CHECK YOUR UNDERSTANDING ->
A - Answer these questions from the EMC case study:
(i) In what town is EMC based?
(ii) How much data does EMC's global data warehouse contain?
(iii) What position does Shahidul Mannan hold?
B - Copy word for word the stretch of the EMC case study from "Find out how" through "around the globe.".
C - List every action that, according to the EMC case study, EMC's mission is to help its corporate customers perform on their information.

━━ TEXT PROVIDED ━━

Find out how we can help your digital transformation. Contact us to learn more.
Empowering Data Scientists and Business Analysts with a Self-Service Big Data Platform
EMC is a global enterprise technology software and hardware provider based in Hopkinton, Mass. The company is the enterprise storage market leader with thousands of customers, including both large enterprises and small & medium-sized businesses, spanning virtually all industries and geographies. EMC’s mission is to help its corporate customers store, manage, secure and analyze their most valuable asset – information – and accelerate their digital transformation journeys. The company realized revenue of nearly $25 billion in 2015 and employs over 70,000 people around the globe.
Plenty of Data, Not Enough Agility or Insight
EMC is awash in data. Like any large enterprise, it creates lots of data related to customer transactions, internal operations, ﬁnancial performance, machine data, and more. This includes a steady stream of “phone home” data - that is, log data its products create about their daily operations at customer sites that is sent back to EMC’s own data centers. In all, EMC’s global data warehouse contains 30 terabytes of mostly structured data, while various other databases and repositories stored another 60 to 70 terabytes of unstructured and semi-structured data, according to Shahidul Mannan, Head of Delivery, Big Data and Analytics, at EMC.

━━━
━━ RECORD SET ━━

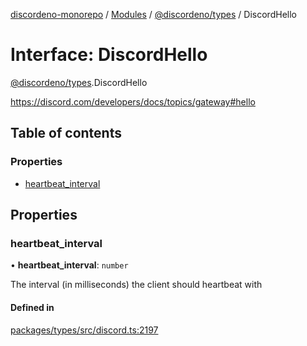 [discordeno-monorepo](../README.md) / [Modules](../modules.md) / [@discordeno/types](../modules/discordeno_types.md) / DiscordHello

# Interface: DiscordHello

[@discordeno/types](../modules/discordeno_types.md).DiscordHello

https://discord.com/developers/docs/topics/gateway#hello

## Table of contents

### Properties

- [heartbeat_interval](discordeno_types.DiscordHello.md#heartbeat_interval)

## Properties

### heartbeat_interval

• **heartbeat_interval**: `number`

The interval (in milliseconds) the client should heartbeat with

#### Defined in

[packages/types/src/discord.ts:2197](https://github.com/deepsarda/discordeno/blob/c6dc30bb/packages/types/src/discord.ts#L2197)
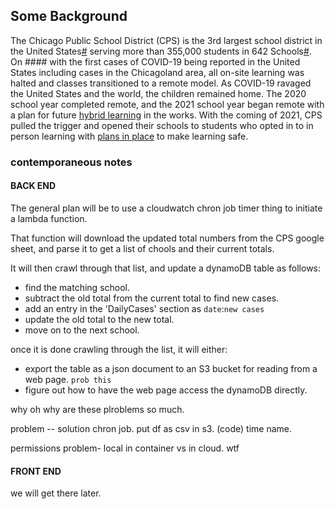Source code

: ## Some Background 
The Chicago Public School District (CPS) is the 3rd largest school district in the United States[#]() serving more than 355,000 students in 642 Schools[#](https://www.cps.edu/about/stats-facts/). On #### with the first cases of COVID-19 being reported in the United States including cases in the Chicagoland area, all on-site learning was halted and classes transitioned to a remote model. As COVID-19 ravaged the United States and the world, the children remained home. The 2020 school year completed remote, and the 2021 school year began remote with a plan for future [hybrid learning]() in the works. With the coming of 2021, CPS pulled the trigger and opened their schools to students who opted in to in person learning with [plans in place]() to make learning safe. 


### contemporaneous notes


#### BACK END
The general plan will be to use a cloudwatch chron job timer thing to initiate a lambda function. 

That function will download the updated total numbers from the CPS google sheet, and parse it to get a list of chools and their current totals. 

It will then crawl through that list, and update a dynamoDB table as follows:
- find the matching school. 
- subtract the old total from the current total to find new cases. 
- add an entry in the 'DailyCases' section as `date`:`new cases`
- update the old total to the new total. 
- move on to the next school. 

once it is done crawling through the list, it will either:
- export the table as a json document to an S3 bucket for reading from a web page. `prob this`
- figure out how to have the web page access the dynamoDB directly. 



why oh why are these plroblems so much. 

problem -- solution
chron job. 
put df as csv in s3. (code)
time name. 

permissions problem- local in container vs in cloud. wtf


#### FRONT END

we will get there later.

━━━

ANSWERS TO THE TASKS ->
A -
(i) Hopkinton, Mass.
(ii) 30 terabytes of mostly structured data.
(iii) Head of Delivery, Big Data and Analytics, at EMC.

B -
Find out how we can help your digital transformation. Contact us to learn more.
Empowering Data Scientists and Business Analysts with a Self-Service Big Data Platform
EMC is a global enterprise technology software and hardware provider based in Hopkinton, Mass. The company is the enterprise storage market leader with thousands of customers, including both large enterprises and small & medium-sized businesses, spanning virtually all industries and geographies. EMC’s mission is to help its corporate customers store, manage, secure and analyze their most valuable asset – information – and accelerate their digital transformation journeys. The company realized revenue of nearly $25 billion in 2015 and employs over 70,000 people around the globe.

C -
- Store
- Manage
- Secure
- Analyze